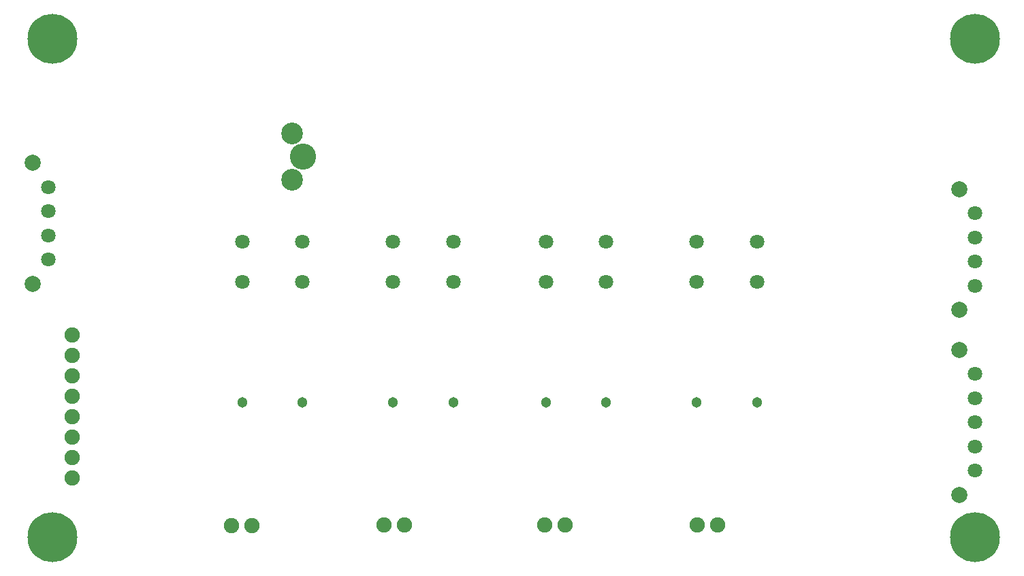
<source format=gbs>
G04*
G04 #@! TF.GenerationSoftware,Altium Limited,Altium Designer,18.1.11 (251)*
G04*
G04 Layer_Color=16711935*
%FSLAX25Y25*%
%MOIN*%
G70*
G01*
G75*
%ADD45C,0.07493*%
%ADD46C,0.10642*%
%ADD47C,0.12808*%
%ADD48C,0.07099*%
%ADD49C,0.05131*%
%ADD50C,0.24422*%
%ADD51C,0.07887*%
D45*
X103517Y21654D02*
D03*
X113517D02*
D03*
X178124Y21752D02*
D03*
X188124D02*
D03*
X256864D02*
D03*
X266864D02*
D03*
X331667D02*
D03*
X341667D02*
D03*
X25591Y114842D02*
D03*
Y104842D02*
D03*
Y94842D02*
D03*
Y84842D02*
D03*
Y74843D02*
D03*
Y64842D02*
D03*
Y54843D02*
D03*
Y44842D02*
D03*
D46*
X133071Y213386D02*
D03*
Y190945D02*
D03*
D47*
X138347Y202165D02*
D03*
D48*
X13780Y187205D02*
D03*
Y175394D02*
D03*
Y163583D02*
D03*
Y151772D02*
D03*
X467414Y174406D02*
D03*
Y162595D02*
D03*
Y150784D02*
D03*
Y138973D02*
D03*
X331201Y140847D02*
D03*
Y160531D02*
D03*
X360728D02*
D03*
Y140847D02*
D03*
X257382Y140847D02*
D03*
Y160531D02*
D03*
X286910D02*
D03*
Y140847D02*
D03*
X182579Y140847D02*
D03*
Y160531D02*
D03*
X212106D02*
D03*
Y140847D02*
D03*
X108760D02*
D03*
Y160531D02*
D03*
X138287D02*
D03*
Y140847D02*
D03*
X467414Y60233D02*
D03*
Y72044D02*
D03*
Y83855D02*
D03*
Y95666D02*
D03*
Y48422D02*
D03*
D49*
X360728Y81791D02*
D03*
X331201D02*
D03*
X286910Y81791D02*
D03*
X257382D02*
D03*
X212106Y81791D02*
D03*
X182579D02*
D03*
X138287D02*
D03*
X108760D02*
D03*
D50*
X467520Y15748D02*
D03*
X15748Y259842D02*
D03*
X467520D02*
D03*
X15748Y15748D02*
D03*
D51*
X6063Y199016D02*
D03*
Y139961D02*
D03*
X459697Y186217D02*
D03*
Y127162D02*
D03*
X459697Y36611D02*
D03*
Y107477D02*
D03*
M02*

</source>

■ What needs to be done
Skipping any pictures, copy the entries exactly as they appear.

■ Answer box
<source format=gbs>
G04*
G04 #@! TF.GenerationSoftware,Altium Limited,Altium Designer,18.1.11 (251)*
G04*
G04 Layer_Color=16711935*
%FSLAX25Y25*%
%MOIN*%
G70*
G01*
G75*
%ADD45C,0.07493*%
%ADD46C,0.10642*%
%ADD47C,0.12808*%
%ADD48C,0.07099*%
%ADD49C,0.05131*%
%ADD50C,0.24422*%
%ADD51C,0.07887*%
D45*
X103517Y21654D02*
D03*
X113517D02*
D03*
X178124Y21752D02*
D03*
X188124D02*
D03*
X256864D02*
D03*
X266864D02*
D03*
X331667D02*
D03*
X341667D02*
D03*
X25591Y114842D02*
D03*
Y104842D02*
D03*
Y94842D02*
D03*
Y84842D02*
D03*
Y74843D02*
D03*
Y64842D02*
D03*
Y54843D02*
D03*
Y44842D02*
D03*
D46*
X133071Y213386D02*
D03*
Y190945D02*
D03*
D47*
X138347Y202165D02*
D03*
D48*
X13780Y187205D02*
D03*
Y175394D02*
D03*
Y163583D02*
D03*
Y151772D02*
D03*
X467414Y174406D02*
D03*
Y162595D02*
D03*
Y150784D02*
D03*
Y138973D02*
D03*
X331201Y140847D02*
D03*
Y160531D02*
D03*
X360728D02*
D03*
Y140847D02*
D03*
X257382Y140847D02*
D03*
Y160531D02*
D03*
X286910D02*
D03*
Y140847D02*
D03*
X182579Y140847D02*
D03*
Y160531D02*
D03*
X212106D02*
D03*
Y140847D02*
D03*
X108760D02*
D03*
Y160531D02*
D03*
X138287D02*
D03*
Y140847D02*
D03*
X467414Y60233D02*
D03*
Y72044D02*
D03*
Y83855D02*
D03*
Y95666D02*
D03*
Y48422D02*
D03*
D49*
X360728Y81791D02*
D03*
X331201D02*
D03*
X286910Y81791D02*
D03*
X257382D02*
D03*
X212106Y81791D02*
D03*
X182579D02*
D03*
X138287D02*
D03*
X108760D02*
D03*
D50*
X467520Y15748D02*
D03*
X15748Y259842D02*
D03*
X467520D02*
D03*
X15748Y15748D02*
D03*
D51*
X6063Y199016D02*
D03*
Y139961D02*
D03*
X459697Y186217D02*
D03*
Y127162D02*
D03*
X459697Y36611D02*
D03*
Y107477D02*
D03*
M02*

</source>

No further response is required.